Histoire du soldat & El amor Brujo (dir Minkowski) Comique
Publié le 9 Avril 2014
Histoire du Soldat (Igor Stravinsky) &
El amor brujo (Manuel de Falla)
Représentation du 07 avril 2014
Opéra-Comique
L'Histoire du Soldat (1917)
Récitant, Johan Leysen
Le Soldat, Alexandre Steiger
Le Diable, Arnaud Simon
La Princesse Alexane Albert
El amor brujo (1915)
Candelas, Olivia Ruiz
Récitant, Johan Leysen
Direction musicale Marc Minkowski
Mise en scène Jacques Osinski
Chorégraphie Jean-Claude Gallotta
Johan Leysen (Le Soldat) et Alexane Albert (La Princesse)
Danseurs, Groupe Emile Dubois/ Centre chorégraphique national de Grenoble
Orchestre, Les Musiciens du Louvre Grenoble
Coproduction, MC2 : Grenoble, Les Musiciens du Louvre Grenoble, Centre dramatique national des Alpes, Centre chorégraphique national de Grenoble, Opéra-Comique, Opéra de Lyon
Pour le centenaire de sa création à l’Opéra-Comique, en 1914, la salle Favart aurait pu programmer la Vida Breve, un drame lyrique que Manuel de Falla composa en 1905 à Madrid sans pouvoir le mettre en scène.
C’est pourtant El amor brujo, composé en 1915, mais donné à Paris dix ans plus tard, qu’il est possible d’entendre ce soir, couplé à l’Histoire du Soldat d’Igor Stravinsky.
Le rapprochement de ces deux œuvres d’après la Première Guerre mondiale évoque alors la belle manière avec laquelle, le mois précédent, l’Opéra National de Paris avait réuni deux ballets d’après la Seconde Guerre mondiale, Fall River Legend et Mademoiselle Julie.
C’est d’abord à la troupe de danseurs et aux musiciens du Louvre que l’on doit l’enchantement de ce spectacle.
Dans la première partie, le soldat, Alexandre Steiger, vit son histoire dans les limites de son petit espace personnel, terrestre et cubique, mais ouvert, à l’extérieur duquel évolue tout ce qui peut constituer son imaginaire, les esprits, le diable, l’icône de la femme de sa vie, la voix du récitant.
Il est seul, et les danseurs font plus que dessiner simplement les variations des lignes musicales.
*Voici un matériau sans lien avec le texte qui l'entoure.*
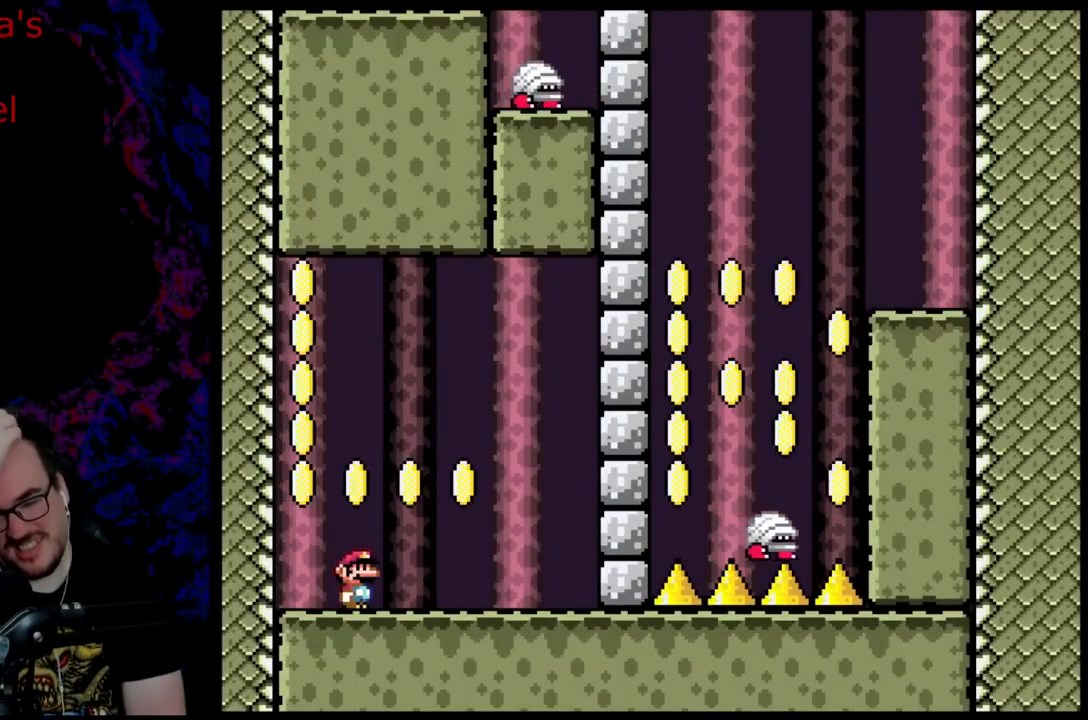
{"buttons": [], "events": []}
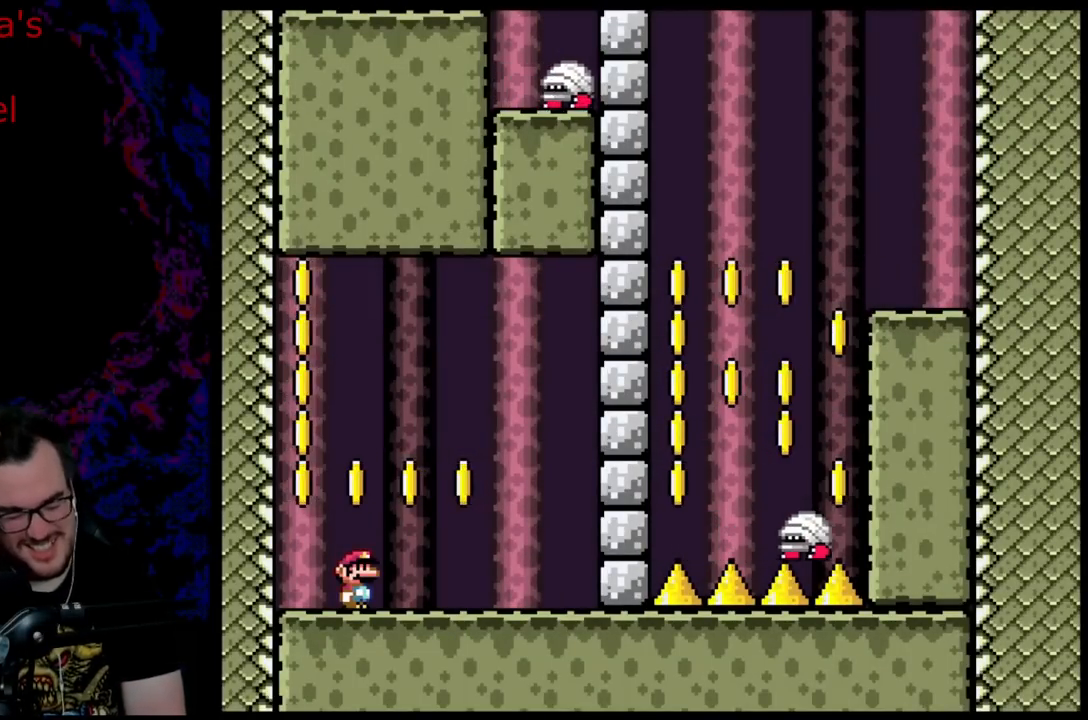
{"buttons": [], "events": []}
Ils semblent tous comme raconter de petites histoires personnelles que le spectateur peut lui-même imaginer en les regardant interagir. Certaines expriment des souffrances, des tentatives expressives de débattements intérieurs, d’autres la joie de vivre, le plaisir de l’échange quand ils sont lancés dans de grands élans tournoyants et qu’ils repartent, calmement, main dans la main, avant de revenir. La légèreté de leur corps est comme signifiante, et jambes, bras et têtes vivent des dynamiques différentes et étourdissantes que l’on quitte d’attention, parfois, pour diriger le regard vers l’intimité de la fosse d’orchestre.
Olivia Ruiz (Candelas) et les Danseurs
Là, sous les flammettes chaleureuses, le petit groupe de musiciens fait face à Marc Minkowski et joue cette musique, en apparence si simple, où chaque instrument chante sa mélodie aux couleurs magnifiquement dispendieuses et dans un son formidablement présent et poétique.
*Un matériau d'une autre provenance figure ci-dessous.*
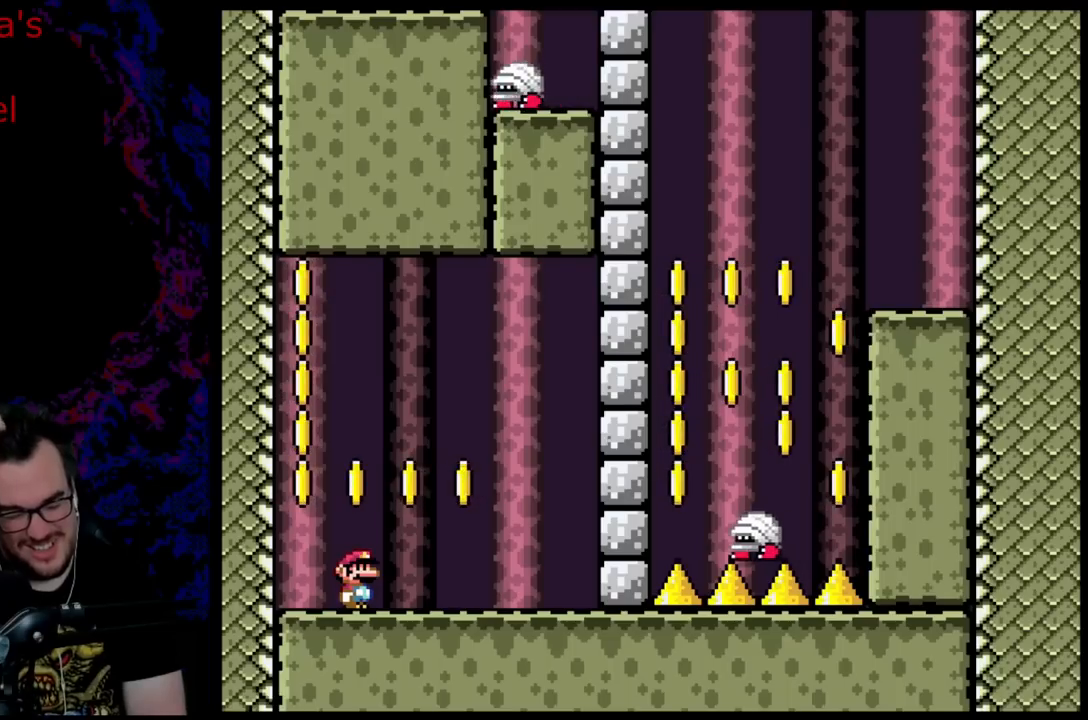
{"buttons": ["Y"], "events": [[50, "Y", "down"]]}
Dans la seconde partie, cet orchestre, largement plus étoffé, est encore plus généreux de plénitude sonore, et son romantisme hispanique prononcé surprend un peu de la part d’un orchestre et d’un chef que l’on connait bien mieux dans le répertoire baroque et classique.
La chorégraphie, centrée sur le vécu intérieur de l’héroïne, stimule moins nos sentiments qu’en première partie, et Olivia Ruiz, impressionnante d’aplomb et de détermination, a contre elle sa jeunesse qui ne permet pas de faire entendre les fêlures du temps et de la voix que seule une chanteuse plus âgée pourrait restituer avec un pathétisme qui prend au cœur.
Néanmoins, le charme de cette soirée est préservé, et c’est déjà beaucoup.